Alex Lonnet: Yes. Well, I think you made some excellent points, and I do reference that in my paper that we are moving more and more towards what some economists have called a gig economy. People aren’t working the traditional nine-to-five jobs anymore. Unfortunately, a lot of the protections offered by unions that we saw in years past have been eroded.
And to the point about being unsure of who your employer is and whether you are an independent contractor, yes, those issues are becoming far more prevalent.
Also more prevalent now are temporary workers, contract workers. A lot of companies are not hiring people to be outright employees. A lot of companies that require laborers, trades people, they will go through staffing agencies first and once someone has worked through a staffing agency at the facility for a few months, they will hire them on.
And because of that I think this issue is important, because there are more people temping now, there are more people in these temporary jobs. And the social policies you referenced at the show’s beginning behind workers’ compensation is that it’s the grand bargain. Labor concedes some things, business interest concedes some things, and the system generally works to keep injured workers — keep them out of destitution and poverty and to allow business to kind of calculate that risk.
These waivers really do chip away at that. As you referenced earlier, you have a situation where there’s two losers and a winner. The two losers are obviously the injured worker, who maybe is getting extremely shorted with having to accept comp benefits as his only remedy against a negligent third party. And the other big loser is his direct employer and their workers’ comp carrier, because they are essentially being forced to pay for that third party’s negligence, and there’s absolutely no hope of recovery or subrogation.
So I do think that the kind of social ramifications of these waivers will come to light a little bit more, and I think we saw that with Vitale. My prediction would be, and if I am wrong I am wrong that I think we are going to see a minority position emerge. I believe that the Supreme Court of New Jersey will uphold the appellate court’s decision in Vitale and in effect will have two positions. And I think this might embolden some claimants’ lawyers and plaintiffs’ lawyers in states where this issue hasn’t been litigated and there is no appellate case law to challenge these waivers. And we might really see over the next 15 years or so a real rollback with these waivers if other courts start going the way of the New Jersey appellate court.
So I think that these are all important things to think about in your practice, representing injured workers, and also if you represent employers and you are helping them draft employment contracts, these are all important considerations.
Alan S. Pierce: Well, we are coming to a close.

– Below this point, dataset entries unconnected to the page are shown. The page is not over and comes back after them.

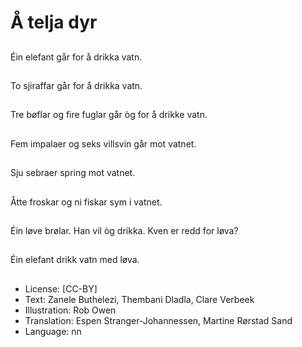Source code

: # Å telja dyr

##
Éin elefant går for å drikka vatn.

##
To sjiraffar går for å drikka vatn.

##
Tre bøflar og fire fuglar går òg for å drikke vatn.

##
Fem impalaer og seks villsvin går mot vatnet.

##
Sju sebraer spring mot vatnet.

##
Åtte froskar og ni fiskar sym i vatnet.

##
Éin løve brølar. Han vil òg drikka. Kven er redd for løva?

##
Éin elefant drikk vatn med løva.

##
* License: [CC-BY]
* Text: Zanele Buthelezi, Thembani Dladla, Clare Verbeek
* Illustration: Rob Owen
* Translation: Espen Stranger-Johannessen, Martine Rørstad Sand
* Language: nn
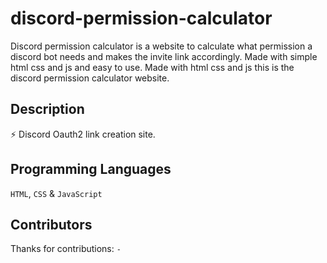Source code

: # discord-permission-calculator
Discord permission calculator is a website to calculate what permission a discord bot needs and makes the invite link accordingly. Made with simple html css and js and easy to use. 
Made with html css and js this is the discord permission calculator website. 

## Description
⚡ Discord Oauth2 link creation site.

## Programming Languages
`HTML`, `CSS` & `JavaScript`

## Contributors
Thanks for contributions: `-`

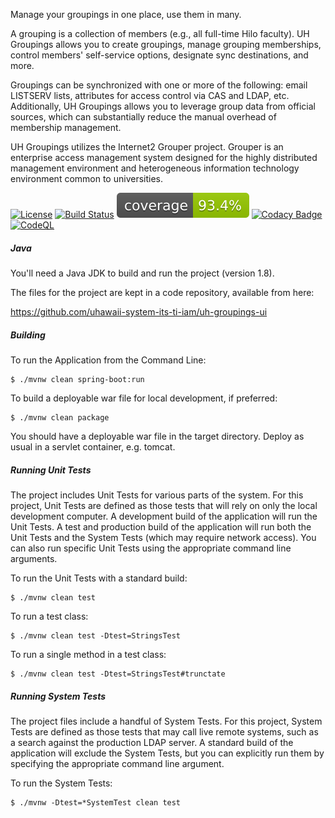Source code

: Manage your groupings in one place, use them in many.

A grouping is a collection of members (e.g., all full-time Hilo faculty). UH Groupings allows you to create groupings, manage grouping memberships, control members' self-service options, designate sync destinations, and more.

Groupings can be synchronized with one or more of the following: email LISTSERV lists, attributes for access control via CAS and LDAP, etc. Additionally, UH Groupings allows you to leverage group data from official sources, which can substantially reduce the manual overhead of membership management.

UH Groupings utilizes the Internet2 Grouper project.  Grouper is an enterprise access management system designed for the highly distributed management environment and heterogeneous information technology environment common to universities.

[![License](https://img.shields.io/hexpm/l/plug.svg)](https://github.com/apereo/cas/blob/master/LICENSE)
[![Build Status](https://travis-ci.org/uhawaii-system-its-ti-iam/uh-groupings-ui.png?branch=master)](https://travis-ci.org/uhawaii-system-its-ti-iam/uh-groupings-ui)
[![Coverage Status](https://github.com/uhawaii-system-its-ti-iam/uh-groupings-ui/blob/badges/jacoco.svg)](https://github.com/uhawaii-system-its-ti-iam/uh-groupings-ui/actions/workflows/coverage.yml)
[![Codacy Badge](https://app.codacy.com/project/badge/Grade/5584742766ed46faa855dafe41a1cdc9)](https://www.codacy.com/gh/uhawaii-system-its-ti-iam/uh-groupings-ui/dashboard?utm_source=github.com&amp;utm_medium=referral&amp;utm_content=uhawaii-system-its-ti-iam/uh-groupings-ui&amp;utm_campaign=Badge_Grade)
[![CodeQL](https://github.com/uhawaii-system-its-ti-iam/uh-groupings-api/actions/workflows/codeql.yml/badge.svg)](https://github.com/uhawaii-system-its-ti-iam/uh-groupings-ui/actions/workflows/codeql.yml)

##### Java
You'll need a Java JDK to build and run the project (version 1.8).

The files for the project are kept in a code repository,
available from here:

https://github.com/uhawaii-system-its-ti-iam/uh-groupings-ui

##### Building
To run the Application from the Command Line:

    $ ./mvnw clean spring-boot:run

To build a deployable war file for local development, if preferred:

    $ ./mvnw clean package

You should have a deployable war file in the target directory.
Deploy as usual in a servlet container, e.g. tomcat.

##### Running Unit Tests
The project includes Unit Tests for various parts of the system.
For this project, Unit Tests are defined as those tests that will
rely on only the local development computer.
A development build of the application will run the Unit Tests.
A test and production build of the application will run both the
Unit Tests and the System Tests (which may require network access).
You can also run specific Unit Tests using the appropriate command
line arguments.

To run the Unit Tests with a standard build:

    $ ./mvnw clean test

To run a test class:

    $ ./mvnw clean test -Dtest=StringsTest

To run a single method in a test class:

    $ ./mvnw clean test -Dtest=StringsTest#trunctate

##### Running System Tests
The project files include a handful of System Tests.
For this project, System Tests are defined as those tests that may
call live remote systems, such as a search against the production
LDAP server. A standard build of the application will exclude the
System Tests, but you can explicitly run them by specifying the
appropriate command line argument.

To run the System Tests:

    $ ./mvnw -Dtest=*SystemTest clean test
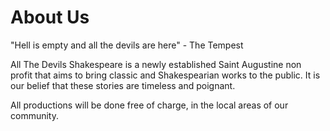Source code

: # About Us

"Hell is empty and all the devils are here" - The Tempest

All The Devils Shakespeare is a newly established Saint Augustine non profit that aims to bring classic and Shakespearian works to the public.
It is our belief that these stories are timeless and poignant.

All productions will be done free of charge, in the local areas of our community.

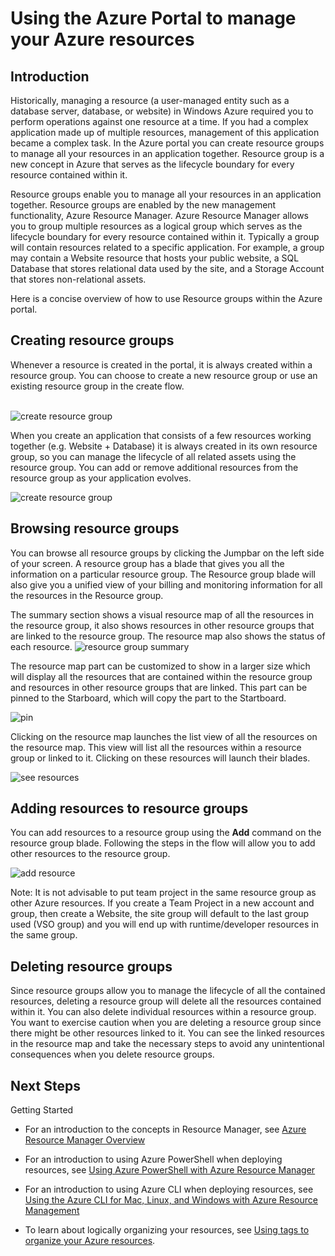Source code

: <properties
	pageTitle="Using the Azure portal to manage your Azure resources"
	description="Group multiple resources as a logical group that becomes the lifecycle boundary for resources contained within it."
	services="azure-portal"
	documentationCenter=""
	authors=""
	writer="tfitzmac"
	manager="wpickett"
	editor=""/>

<tags
	ms.service="azure-portal"
	ms.date="06/22/2015" 
	wacn.date=""/>


# Using the Azure Portal to manage your Azure resources

## Introduction

Historically, managing a resource (a user-managed entity such as a database server, database, or website) in Windows Azure required you to perform operations against one resource at a time. If you had a complex application made up of multiple resources, management of this application became a complex task. In the Azure portal you can create resource groups to manage all your resources in an application together. Resource group is a new concept in Azure that serves as the lifecycle boundary for every resource contained within it.

Resource groups enable you to manage all your resources in an application together. Resource groups are enabled by the new management functionality, Azure Resource Manager. Azure Resource Manager allows you to group multiple resources as a logical group which serves as the lifecycle boundary for every resource contained within it. Typically a group will contain resources related to a specific application. For example, a group may contain a Website resource that hosts your public website, a SQL Database that stores relational data used by the site, and a Storage Account that stores non-relational assets.

Here is a concise overview of how to use Resource groups within the Azure portal.

## Creating resource groups

Whenever a resource is created in the portal, it is always created within a resource group. You can choose to create a new resource group or use an existing resource group in the create flow. <br><br />

![create resource group](./media/resource-group-portal/1_createWebsite.png)

When you create an application that consists of a few resources working together (e.g. Website + Database) it is always created in its own resource group, so you can manage the lifecycle of all related assets using the resource group. You can add or remove additional resources from the resource group as your application evolves.

![create resource group](./media/resource-group-portal/2_createWSandDB.png)

## Browsing resource groups

You can browse all resource groups by clicking the Jumpbar on the left side of your screen. A resource group has a blade that gives you all the information on a particular resource group. The Resource group blade will also give you a unified view of your billing and monitoring information for all the resources in the Resource group.

The summary section shows a visual resource map of all the resources in the resource group, it also shows resources in other resource groups that are linked to the resource group. The resource map also shows the status of each resource.
![resource group summary](./media/resource-group-portal/3_1BrowseRGs.png)

The resource map part can be customized to show in a larger size which will display all the resources that are contained within the resource group and resources in other resource groups that are linked. This part can be pinned to the Starboard, which will copy the part to the Startboard.

![pin](./media/resource-group-portal/3_2BrowseRGs.png)

Clicking on the resource map launches the list view of all the resources on the resource map. This view will list all the resources within a resource group or linked to it. Clicking on these resources will launch their blades.

![see resources](./media/resource-group-portal/3_3BrowseRGs.png)

## Adding resources to resource groups

You can add resources to a resource group using the **Add** command on the resource group blade. Following the steps in the flow will allow you to add other resources to the resource group.

![add resource](./media/resource-group-portal/4_AddResource.png)

Note: It is not advisable to put team project in the same resource group as other Azure resources. If you create a Team Project in a new account and group, then create a Website, the site group will default to the last group used (VSO group) and you will end up with runtime/developer resources in the same group.

## Deleting resource groups

Since resource groups allow you to manage the lifecycle of all the contained resources, deleting a resource group will delete all the resources contained within it. You can also delete individual resources within a resource group. You want to exercise caution when you are deleting a resource group since there might be other resources linked to it. You can see the linked resources in the resource map and take the necessary steps to avoid any unintentional consequences when you delete resource groups.

## Next Steps
Getting Started  

- For an introduction to the concepts in Resource Manager, see [Azure Resource Manager Overview](/documentation/articles/resource-group-overview)  
- For an introduction to using Azure PowerShell when deploying resources, see [Using Azure PowerShell with Azure Resource Manager](/documentation/articles/powershell-azure-resource-manager)
- For an introduction to using Azure CLI when deploying resources, see [Using the Azure CLI for Mac, Linux, and Windows with Azure Resource Management](/documentation/articles/xplat-cli-azure-resource-manager)  

- To learn about logically organizing your resources, see [Using tags to organize your Azure resources](/documentation/articles/resource-group-using-tags).

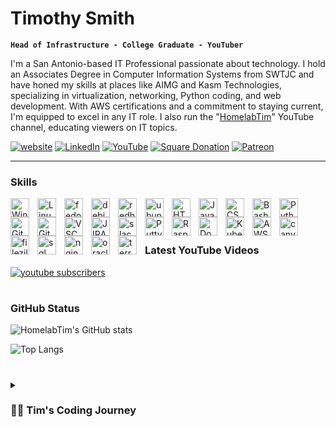 # Timothy Smith

**`Head of Infrastructure - College Graduate - YouTuber`**

I'm a San Antonio-based IT Professional passionate about technology. I hold an Associates Degree in Computer Information Systems from SWTJC and have honed my skills at places like AIMG and Kasm Technologies, specializing in virtualization, networking, Python coding, and web development. With AWS certifications and a commitment to staying current, I'm equipped to excel in any IT role. I also run the "[HomelabTim](https://youtube.com/@HomelabTim)" YouTube channel, educating viewers on IT topics.

   <p align="left">
      <a href="https://homelabtim.com">
         <img alt="website" title="View My Website" src="https://custom-icon-badges.demolab.com/badge/-WEBSITE-purple?style=for-the-badge&logo=globe&logoColor=white"/></a> 
      <a href="https://www.linkedin.com/in/HomelabTim/">
         <img alt="LinkedIn" title="View My LinkedIn Profile" src="https://custom-icon-badges.demolab.com/badge/-LINKEDIN-darkblue?style=for-the-badge&logo=linkedin&logoColor=white"/></a>
      <a href="https://www.youtube.com/@HomelabTim?sub_confirmation=1">
         <img alt="YouTube" title="View My YouTube" src="https://custom-icon-badges.demolab.com/badge/-YouTube-E61B23?style=for-the-badge&logo=video&logoColor=white"/></a>
      <a href="https://square.link/u/Ua4WBEb1">
         <img alt="Square Donation" title="Donate To Me" src="https://custom-icon-badges.demolab.com/badge/-DONATE-brightgreen?style=for-the-badge&logo=dollar-sign&logoSource=feather&logoColor=white"/></a>
      <a href="https://patreon.com/HomelabTim">
         <img alt="Patreon" title="Join My Patreon" src="https://custom-icon-badges.demolab.com/badge/-PATREON-black?style=for-the-badge&logo=dollar-sign&logoSource=feather&logoColor=white"/></a>
   </p>

---

### Skills

<img align="left" alt="Windows" width="30px" style="padding-right:10px;" src="https://cdn.jsdelivr.net/gh/devicons/devicon/icons/windows8/windows8-original.svg"/>
<img align="left" alt="Linux" width="30px" style="padding-right:10px;" src="https://cdn.jsdelivr.net/gh/devicons/devicon/icons/linux/linux-original.svg"/>
<img align="left" alt="fedora" width="30px" style="padding-right:10px;" src="https://cdn.jsdelivr.net/gh/devicons/devicon/icons/fedora/fedora-original.svg"/>
<img align="left" alt="debian" width="30px" style="padding-right:10px;" src="https://cdn.jsdelivr.net/gh/devicons/devicon/icons/debian/debian-original.svg"/>
<img align="left" alt="redhat" width="30px" style="padding-right:10px;" src="https://cdn.jsdelivr.net/gh/devicons/devicon/icons/redhat/redhat-original.svg"/>
<img align="left" alt="ubuntu" width="30px" style="padding-right:10px;" src="https://cdn.jsdelivr.net/gh/devicons/devicon/icons/ubuntu/ubuntu-plain.svg"/>
<img align="left" alt="HTML5" width="30px" style="padding-right:10px;" src="https://cdn.jsdelivr.net/gh/devicons/devicon/icons/html5/html5-original.svg"/>
<img align="left" alt="JavaScript" width="30px" style="padding-right:10px;" src="https://cdn.jsdelivr.net/gh/devicons/devicon/icons/javascript/javascript-original.svg"/>
<img align="left" alt="CSS" width="30px" style="padding-right:10px;" src="https://cdn.jsdelivr.net/gh/devicons/devicon/icons/css3/css3-original.svg"/>
<img align="left" alt="Bash" width="30px" style="padding-right:10px;" src="https://cdn.jsdelivr.net/gh/devicons/devicon/icons/bash/bash-original.svg"/>
<img align="left" alt="Python" width="30px" style="padding-right:10px;" src="https://cdn.jsdelivr.net/gh/devicons/devicon/icons/python/python-original.svg"/>
<img align="left" alt="Git" width="30px" style="padding-right:10px;" src="https://cdn.jsdelivr.net/gh/devicons/devicon/icons/git/git-original.svg"/>
<img align="left" alt="GitLab" width="30px" style="padding-right:10px;" src="https://cdn.jsdelivr.net/gh/devicons/devicon/icons/gitlab/gitlab-original.svg"/>
<img align="left" alt="VSCode" width="30px" style="padding-right:10px;" src="https://cdn.jsdelivr.net/gh/devicons/devicon/icons/vscode/vscode-original.svg"/>
<img align="left" alt="JIRA" width="30px" style="padding-right:10px;" src="https://cdn.jsdelivr.net/gh/devicons/devicon/icons/jira/jira-original.svg"/>
<img align="left" alt="slack" width="30px" style="padding-right:10px;" src="https://cdn.jsdelivr.net/gh/devicons/devicon/icons/slack/slack-original.svg"/>
<img align="left" alt="Putty" width="30px" style="padding-right:10px;" src="https://cdn.jsdelivr.net/gh/devicons/devicon/icons/putty/putty-original.svg"/>
<img align="left" alt="Raspberrypi" width="30px" style="padding-right:10px;" src="https://cdn.jsdelivr.net/gh/devicons/devicon/icons/raspberrypi/raspberrypi-original.svg"/>
<img align="left" alt="Docker" width="30px" style="padding-right:10px;" src="https://cdn.jsdelivr.net/gh/devicons/devicon/icons/docker/docker-plain.svg"/>
<img align="left" alt="Kubernetes" width="30px" style="padding-right:10px;" src="https://cdn.jsdelivr.net/gh/devicons/devicon/icons/kubernetes/kubernetes-plain.svg"/>
<img align="left" alt="AWS" width="30px" style="padding-right:10px;" src="https://cdn.jsdelivr.net/gh/devicons/devicon/icons/amazonwebservices/amazonwebservices-original.svg"/>
<img align="left" alt="canva" width="30px" style="padding-right:10px;" src="https://cdn.jsdelivr.net/gh/devicons/devicon/icons/canva/canva-original.svg"/>
<img align="left" alt="filezilla" width="30px" style="padding-right:10px;" src="https://cdn.jsdelivr.net/gh/devicons/devicon/icons/filezilla/filezilla-plain.svg"/>
<img align="left" alt="sql" width="30px" style="padding-right:10px;" src="https://cdn.jsdelivr.net/gh/devicons/devicon/icons/mysql/mysql-original.svg"/>
<img align="left" alt="nginx" width="30px" style="padding-right:10px;" src="https://cdn.jsdelivr.net/gh/devicons/devicon/icons/nginx/nginx-original.svg"/>
<img align="left" alt="oracle" width="30px" style="padding-right:10px;" src="https://cdn.jsdelivr.net/gh/devicons/devicon/icons/oracle/oracle-original.svg"/>
<img align="left" alt="terraform" width="30px" style="padding-right:10px;" src="https://cdn.jsdelivr.net/gh/devicons/devicon/icons/terraform/terraform-original.svg"/>

<br />
<br />


#

### Latest YouTube Videos

<!-- BEGIN YOUTUBE-CARDS -->

<!-- END YOUTUBE-CARDS -->

<a href="https://www.youtube.com/@HomelabTim?sub_confirmation=1">
         <img alt="youtube subscribers" title="Subscribe to my YouTube channel" src="https://custom-icon-badges.demolab.com/youtube/channel/subscribers/UC_bW-rmPQktTJYwqN6klbHQ?color=blue&label=SUBSCRIBE FOR MORE&logo=video&logoColor=white&style=for-the-badge&labelColor=E61B23"/></a> 

#

### GitHub Status

![HomelabTim's GitHub stats](https://github-readme-stats.vercel.app/api?username=HomelabTim&show_icons=true&theme=algolia)

![Top Langs](https://github-readme-stats.vercel.app/api/top-langs/?username=HomelabTim&layout=donut)
<!-- ![GitHub Streak](https://streak-stats.demolab.com?user=ForrestKnight&theme=gruvbox&border_radius=4.5) -->

#

<details>
 <summary><h3>👨‍💻 Tim's Coding Journey</h3></summary>
I'm Timothy Smith, Head of Infrastructure at AIMG (AI Media Group) based in San Antonio, Texas, I am deeply passionate about technology. With a degree in Computer Information Systems where I Proudly held an award for Outstanding Student in my class, I thrive in team collaboration, project management, and delivering exceptional customer satisfaction.

In my professional journey, I've honed my skills at Kasm Technologies, specializing in virtualization, networking, Video Editing and Documentation Writing. My proficiency extends to tools like VS Code, Git, Docker, and various operating systems, complemented by my AWS Certificated Solutions Architect Associate. 

At Kasm Technologies, I played a pivotal role in advertisement, creating YouTube content, designing thumbnails, and developing software solutions for team needs, ensuring reliability through rigorous testing. Transitioning from Kasm Technologies, where I contributed to the Docker container streaming platform, I've recently been appointed as Head of Infrastructure at AIMG.

At AIMG, I lead the management of on-premises servers, focusing on updates, maintenance, and ensuring optimal functionality. My role involves maintaining server health, implementing upgrades, and overseeing overall server operations to support the organization's seamless functioning. Thriving in dynamic environments, I continue to bring innovative solutions to the forefront.

Beyond my professional journey, I'm a 26-year-old IT enthusiast, eager to explore new horizons. I have a dynamic presence on "[HomelabTim](https://youtube.com/@HomelabTim)", my YouTube channel which boasts 600+ subscribers, featuring popular content like the WireGuard VPN video, garnering over 21,000 views.

I am excited to continue my passion in the IT world with AIMG, I'm committed to continuous learning and contributing to my growth in IT. 

[website]: https://homelabtim.com
[youtube]: https://youtube.com/@HomelabTim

I really thank you very much Alex, not only for being a guest on Workers Comp Matters, but for your paper. I was familiar with the Horner case, the Boston Edison case that you referenced, and I was surprised that our high court in Massachusetts did not strike down this waiver as either being void against public policy or unconscionable, but as you point out, there’s another side to the story and that’s what makes the cases and makes for what lawyers do.
So good luck for the rest of the short time you have left as a student, your finals, your bar exam, and thank you for being a part of our show.
So for those of you listening, please tune in for the next edition of Workers Comp Matters and go out and make it a day that matters.